Task requirements.
Skipping the images, transcribe each record below as it is.

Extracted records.
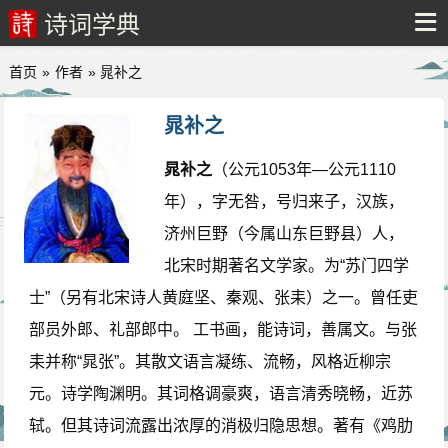
诗词学典
首页
»
作者
» 晁补之
晁补之
晁补之
（公元1053年—公元1110
年），字无咎，号归来子，汉族，
济州巨野（今属山东巨野县）人，
北宋时期著名文学家。为“苏门四学
士”（另有北宋诗人黄庭坚、秦观、张耒）之一。曾任吏
部员外郎、礼部郎中。 工书画，能诗词，善属文。与张
耒并称“晁张”。其散文语言凝练、流畅，风格近柳宗
元。诗学陶渊明。其词格调豪爽，语言清秀晓畅，近苏
轼。但其诗词流露出浓厚的消极归隐思想。著有《鸡肋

Reply to the task.
诗词学典
首页
»
作者
» 晁补之
晁补之
晁补之
（公元1053年—公元1110
年），字无咎，号归来子，汉族，
济州巨野（今属山东巨野县）人，
北宋时期著名文学家。为“苏门四学
士”（另有北宋诗人黄庭坚、秦观、张耒）之一。曾任吏
部员外郎、礼部郎中。 工书画，能诗词，善属文。与张
耒并称“晁张”。其散文语言凝练、流畅，风格近柳宗
元。诗学陶渊明。其词格调豪爽，语言清秀晓畅，近苏
轼。但其诗词流露出浓厚的消极归隐思想。著有《鸡肋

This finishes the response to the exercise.